Collect every line in the rows below that contains the word "aorta", and copy each one in full.

Source data
— start —

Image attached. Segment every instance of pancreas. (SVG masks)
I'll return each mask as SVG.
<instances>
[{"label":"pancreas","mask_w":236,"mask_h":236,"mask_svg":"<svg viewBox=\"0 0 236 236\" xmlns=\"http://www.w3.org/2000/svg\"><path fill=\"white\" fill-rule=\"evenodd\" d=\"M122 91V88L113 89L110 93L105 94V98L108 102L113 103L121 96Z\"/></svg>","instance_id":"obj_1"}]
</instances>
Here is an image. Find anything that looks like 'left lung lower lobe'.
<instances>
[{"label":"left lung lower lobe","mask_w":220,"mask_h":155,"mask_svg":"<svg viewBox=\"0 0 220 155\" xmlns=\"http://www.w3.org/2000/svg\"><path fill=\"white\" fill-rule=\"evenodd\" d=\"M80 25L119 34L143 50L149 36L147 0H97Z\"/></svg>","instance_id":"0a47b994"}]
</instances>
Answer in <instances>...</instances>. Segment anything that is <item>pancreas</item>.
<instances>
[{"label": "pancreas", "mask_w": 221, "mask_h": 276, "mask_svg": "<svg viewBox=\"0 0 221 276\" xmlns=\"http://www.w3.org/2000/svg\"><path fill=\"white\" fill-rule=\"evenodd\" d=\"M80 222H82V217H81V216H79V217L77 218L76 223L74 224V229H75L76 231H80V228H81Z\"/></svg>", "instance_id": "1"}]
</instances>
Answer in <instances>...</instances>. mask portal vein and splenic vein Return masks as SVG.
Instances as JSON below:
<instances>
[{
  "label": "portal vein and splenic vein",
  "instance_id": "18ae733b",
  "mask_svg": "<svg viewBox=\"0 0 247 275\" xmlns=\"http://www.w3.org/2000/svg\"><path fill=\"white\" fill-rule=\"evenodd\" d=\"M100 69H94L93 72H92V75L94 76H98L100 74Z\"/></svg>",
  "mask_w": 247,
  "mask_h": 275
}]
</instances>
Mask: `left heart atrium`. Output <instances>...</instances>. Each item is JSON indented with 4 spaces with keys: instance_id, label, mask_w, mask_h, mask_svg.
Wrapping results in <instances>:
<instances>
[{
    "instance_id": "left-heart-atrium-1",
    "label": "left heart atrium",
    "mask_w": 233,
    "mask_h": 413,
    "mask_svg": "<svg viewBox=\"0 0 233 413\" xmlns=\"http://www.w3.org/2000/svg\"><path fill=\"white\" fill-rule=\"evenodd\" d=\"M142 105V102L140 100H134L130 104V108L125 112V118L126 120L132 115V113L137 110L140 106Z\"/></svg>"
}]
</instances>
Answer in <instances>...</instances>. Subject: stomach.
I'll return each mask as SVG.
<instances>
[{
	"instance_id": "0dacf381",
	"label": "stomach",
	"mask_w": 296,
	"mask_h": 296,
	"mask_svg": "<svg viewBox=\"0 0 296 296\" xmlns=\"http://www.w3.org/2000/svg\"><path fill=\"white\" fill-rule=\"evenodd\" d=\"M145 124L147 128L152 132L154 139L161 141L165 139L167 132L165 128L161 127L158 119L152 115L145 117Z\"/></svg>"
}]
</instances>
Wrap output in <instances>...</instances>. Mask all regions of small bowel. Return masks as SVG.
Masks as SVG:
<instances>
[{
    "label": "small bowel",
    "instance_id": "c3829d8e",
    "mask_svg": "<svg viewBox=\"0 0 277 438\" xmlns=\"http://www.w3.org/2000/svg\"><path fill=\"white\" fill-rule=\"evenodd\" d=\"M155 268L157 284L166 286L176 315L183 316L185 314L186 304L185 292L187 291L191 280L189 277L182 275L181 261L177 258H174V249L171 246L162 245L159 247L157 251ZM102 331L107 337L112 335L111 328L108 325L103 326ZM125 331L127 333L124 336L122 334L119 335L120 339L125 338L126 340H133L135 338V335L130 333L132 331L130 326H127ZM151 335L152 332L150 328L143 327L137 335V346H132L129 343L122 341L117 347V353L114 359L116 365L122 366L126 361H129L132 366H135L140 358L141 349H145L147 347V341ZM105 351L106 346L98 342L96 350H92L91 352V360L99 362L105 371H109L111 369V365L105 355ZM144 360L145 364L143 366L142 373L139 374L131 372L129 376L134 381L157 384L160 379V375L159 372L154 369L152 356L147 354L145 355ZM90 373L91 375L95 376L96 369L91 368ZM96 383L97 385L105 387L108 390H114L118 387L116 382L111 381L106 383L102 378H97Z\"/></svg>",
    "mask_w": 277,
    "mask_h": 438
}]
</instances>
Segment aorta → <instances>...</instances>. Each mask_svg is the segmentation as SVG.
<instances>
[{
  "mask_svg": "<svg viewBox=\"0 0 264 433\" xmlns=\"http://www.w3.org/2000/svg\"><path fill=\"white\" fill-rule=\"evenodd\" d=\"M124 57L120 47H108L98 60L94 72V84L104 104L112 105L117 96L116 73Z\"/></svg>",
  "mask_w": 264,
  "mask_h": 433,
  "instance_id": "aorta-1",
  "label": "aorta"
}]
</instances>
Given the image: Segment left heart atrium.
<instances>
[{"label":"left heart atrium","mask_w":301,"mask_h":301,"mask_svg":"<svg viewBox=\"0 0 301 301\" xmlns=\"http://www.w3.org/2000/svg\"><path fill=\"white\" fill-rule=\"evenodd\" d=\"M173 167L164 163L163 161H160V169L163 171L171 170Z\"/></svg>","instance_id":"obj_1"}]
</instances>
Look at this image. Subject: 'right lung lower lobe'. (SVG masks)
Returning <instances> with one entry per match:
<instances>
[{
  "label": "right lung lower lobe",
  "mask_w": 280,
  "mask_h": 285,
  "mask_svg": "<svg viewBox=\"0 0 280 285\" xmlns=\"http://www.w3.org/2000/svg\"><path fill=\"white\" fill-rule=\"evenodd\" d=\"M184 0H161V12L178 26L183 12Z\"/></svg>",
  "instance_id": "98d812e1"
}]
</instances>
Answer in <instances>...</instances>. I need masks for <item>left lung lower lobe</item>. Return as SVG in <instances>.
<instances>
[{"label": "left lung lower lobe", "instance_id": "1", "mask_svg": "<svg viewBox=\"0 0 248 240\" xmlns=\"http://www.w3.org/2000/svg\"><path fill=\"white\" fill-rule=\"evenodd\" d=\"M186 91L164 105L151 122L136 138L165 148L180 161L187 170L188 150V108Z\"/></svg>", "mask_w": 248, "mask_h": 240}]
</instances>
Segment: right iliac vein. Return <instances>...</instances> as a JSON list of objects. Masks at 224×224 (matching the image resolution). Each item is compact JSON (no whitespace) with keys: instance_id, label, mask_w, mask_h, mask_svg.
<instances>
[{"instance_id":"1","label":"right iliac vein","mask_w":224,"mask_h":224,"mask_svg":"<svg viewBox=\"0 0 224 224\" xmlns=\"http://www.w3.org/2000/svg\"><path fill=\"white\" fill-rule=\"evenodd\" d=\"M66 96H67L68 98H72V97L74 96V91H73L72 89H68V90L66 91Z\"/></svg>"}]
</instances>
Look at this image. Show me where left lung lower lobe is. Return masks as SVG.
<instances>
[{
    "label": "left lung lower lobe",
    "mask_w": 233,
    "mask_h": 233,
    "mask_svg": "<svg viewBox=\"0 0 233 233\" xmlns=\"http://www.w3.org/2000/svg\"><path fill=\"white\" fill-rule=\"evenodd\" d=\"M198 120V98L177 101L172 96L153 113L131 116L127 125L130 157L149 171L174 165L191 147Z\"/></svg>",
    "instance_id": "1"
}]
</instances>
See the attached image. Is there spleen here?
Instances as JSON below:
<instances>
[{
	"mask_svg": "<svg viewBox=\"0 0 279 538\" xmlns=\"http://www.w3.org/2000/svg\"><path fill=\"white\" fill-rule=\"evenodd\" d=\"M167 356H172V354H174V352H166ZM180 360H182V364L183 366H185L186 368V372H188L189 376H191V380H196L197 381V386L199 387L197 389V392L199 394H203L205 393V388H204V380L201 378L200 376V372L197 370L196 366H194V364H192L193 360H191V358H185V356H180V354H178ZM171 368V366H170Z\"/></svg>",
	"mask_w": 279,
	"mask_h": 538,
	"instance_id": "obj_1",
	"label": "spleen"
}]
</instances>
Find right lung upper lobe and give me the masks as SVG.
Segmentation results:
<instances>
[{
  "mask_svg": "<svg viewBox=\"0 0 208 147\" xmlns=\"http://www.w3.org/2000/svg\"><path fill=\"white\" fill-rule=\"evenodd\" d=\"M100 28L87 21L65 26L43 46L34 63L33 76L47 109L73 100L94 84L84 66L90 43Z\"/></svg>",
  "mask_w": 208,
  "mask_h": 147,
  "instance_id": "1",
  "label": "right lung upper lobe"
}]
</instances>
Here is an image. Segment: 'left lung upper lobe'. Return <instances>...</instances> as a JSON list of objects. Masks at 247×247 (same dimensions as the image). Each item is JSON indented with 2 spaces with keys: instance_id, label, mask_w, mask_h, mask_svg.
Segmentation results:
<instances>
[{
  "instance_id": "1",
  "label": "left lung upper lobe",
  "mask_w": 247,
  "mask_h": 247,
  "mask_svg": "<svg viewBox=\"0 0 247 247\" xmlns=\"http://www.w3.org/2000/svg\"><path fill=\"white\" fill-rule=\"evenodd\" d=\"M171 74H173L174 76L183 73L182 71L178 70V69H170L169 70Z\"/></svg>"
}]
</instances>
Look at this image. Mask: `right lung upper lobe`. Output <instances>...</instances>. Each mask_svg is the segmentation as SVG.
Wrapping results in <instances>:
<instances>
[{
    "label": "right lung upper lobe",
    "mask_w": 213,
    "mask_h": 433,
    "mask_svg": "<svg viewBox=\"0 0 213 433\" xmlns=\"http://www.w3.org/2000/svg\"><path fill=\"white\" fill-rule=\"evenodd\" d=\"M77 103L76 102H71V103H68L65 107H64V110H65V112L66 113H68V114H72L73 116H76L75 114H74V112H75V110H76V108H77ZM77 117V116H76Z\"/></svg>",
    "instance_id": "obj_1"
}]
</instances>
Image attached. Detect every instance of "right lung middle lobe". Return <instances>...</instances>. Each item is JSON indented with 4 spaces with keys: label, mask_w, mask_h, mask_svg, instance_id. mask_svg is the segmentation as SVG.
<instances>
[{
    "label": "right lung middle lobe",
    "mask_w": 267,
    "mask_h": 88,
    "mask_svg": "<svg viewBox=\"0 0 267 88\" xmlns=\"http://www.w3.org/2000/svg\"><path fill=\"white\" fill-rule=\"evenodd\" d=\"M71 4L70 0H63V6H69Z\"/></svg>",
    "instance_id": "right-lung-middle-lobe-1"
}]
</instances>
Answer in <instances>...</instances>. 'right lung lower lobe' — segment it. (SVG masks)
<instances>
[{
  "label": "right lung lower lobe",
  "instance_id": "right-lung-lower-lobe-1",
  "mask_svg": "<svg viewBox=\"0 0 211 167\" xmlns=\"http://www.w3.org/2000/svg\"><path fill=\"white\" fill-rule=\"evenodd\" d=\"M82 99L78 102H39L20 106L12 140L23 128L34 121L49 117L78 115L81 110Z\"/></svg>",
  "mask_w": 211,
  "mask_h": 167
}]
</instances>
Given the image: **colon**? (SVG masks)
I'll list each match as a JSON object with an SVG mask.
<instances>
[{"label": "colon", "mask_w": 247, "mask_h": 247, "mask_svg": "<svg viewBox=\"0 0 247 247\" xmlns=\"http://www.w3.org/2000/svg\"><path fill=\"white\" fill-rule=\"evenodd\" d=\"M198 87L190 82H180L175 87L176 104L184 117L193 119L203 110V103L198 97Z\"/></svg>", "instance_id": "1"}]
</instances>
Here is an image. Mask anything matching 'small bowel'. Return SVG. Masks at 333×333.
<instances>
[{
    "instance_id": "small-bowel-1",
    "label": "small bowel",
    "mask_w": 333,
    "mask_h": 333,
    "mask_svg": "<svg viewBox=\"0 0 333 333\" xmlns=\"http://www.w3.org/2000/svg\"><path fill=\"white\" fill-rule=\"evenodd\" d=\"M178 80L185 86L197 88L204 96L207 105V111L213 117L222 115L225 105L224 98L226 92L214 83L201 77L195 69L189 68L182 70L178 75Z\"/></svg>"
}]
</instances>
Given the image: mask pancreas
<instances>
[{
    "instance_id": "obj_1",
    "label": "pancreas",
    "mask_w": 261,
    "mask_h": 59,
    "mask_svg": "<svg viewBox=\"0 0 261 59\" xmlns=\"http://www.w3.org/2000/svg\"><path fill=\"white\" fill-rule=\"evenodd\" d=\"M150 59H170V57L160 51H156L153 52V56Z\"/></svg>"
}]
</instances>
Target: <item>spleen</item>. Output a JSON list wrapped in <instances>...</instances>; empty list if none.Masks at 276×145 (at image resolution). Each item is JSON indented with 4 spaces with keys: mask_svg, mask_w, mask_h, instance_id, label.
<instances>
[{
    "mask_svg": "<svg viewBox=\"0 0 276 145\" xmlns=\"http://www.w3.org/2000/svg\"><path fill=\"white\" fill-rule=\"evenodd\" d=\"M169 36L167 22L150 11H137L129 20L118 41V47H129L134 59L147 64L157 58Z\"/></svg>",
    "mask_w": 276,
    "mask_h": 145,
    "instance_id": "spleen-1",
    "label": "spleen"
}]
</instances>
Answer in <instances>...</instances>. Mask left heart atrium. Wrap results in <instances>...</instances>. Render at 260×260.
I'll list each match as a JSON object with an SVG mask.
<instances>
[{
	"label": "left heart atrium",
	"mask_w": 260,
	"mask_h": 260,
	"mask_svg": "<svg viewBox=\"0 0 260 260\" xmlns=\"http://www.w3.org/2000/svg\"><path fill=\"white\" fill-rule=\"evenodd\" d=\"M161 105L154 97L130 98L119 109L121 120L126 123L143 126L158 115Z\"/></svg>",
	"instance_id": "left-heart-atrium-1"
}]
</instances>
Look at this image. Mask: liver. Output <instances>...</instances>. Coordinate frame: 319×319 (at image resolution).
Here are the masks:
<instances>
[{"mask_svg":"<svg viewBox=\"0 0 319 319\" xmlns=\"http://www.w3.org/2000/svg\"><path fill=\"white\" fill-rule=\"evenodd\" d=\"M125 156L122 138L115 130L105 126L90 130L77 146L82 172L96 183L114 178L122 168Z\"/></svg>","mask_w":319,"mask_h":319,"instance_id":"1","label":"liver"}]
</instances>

— end —

Task response
Segment aorta → <instances>...</instances>. Each mask_svg is the segmentation as SVG.
  "instance_id": "aorta-1",
  "label": "aorta"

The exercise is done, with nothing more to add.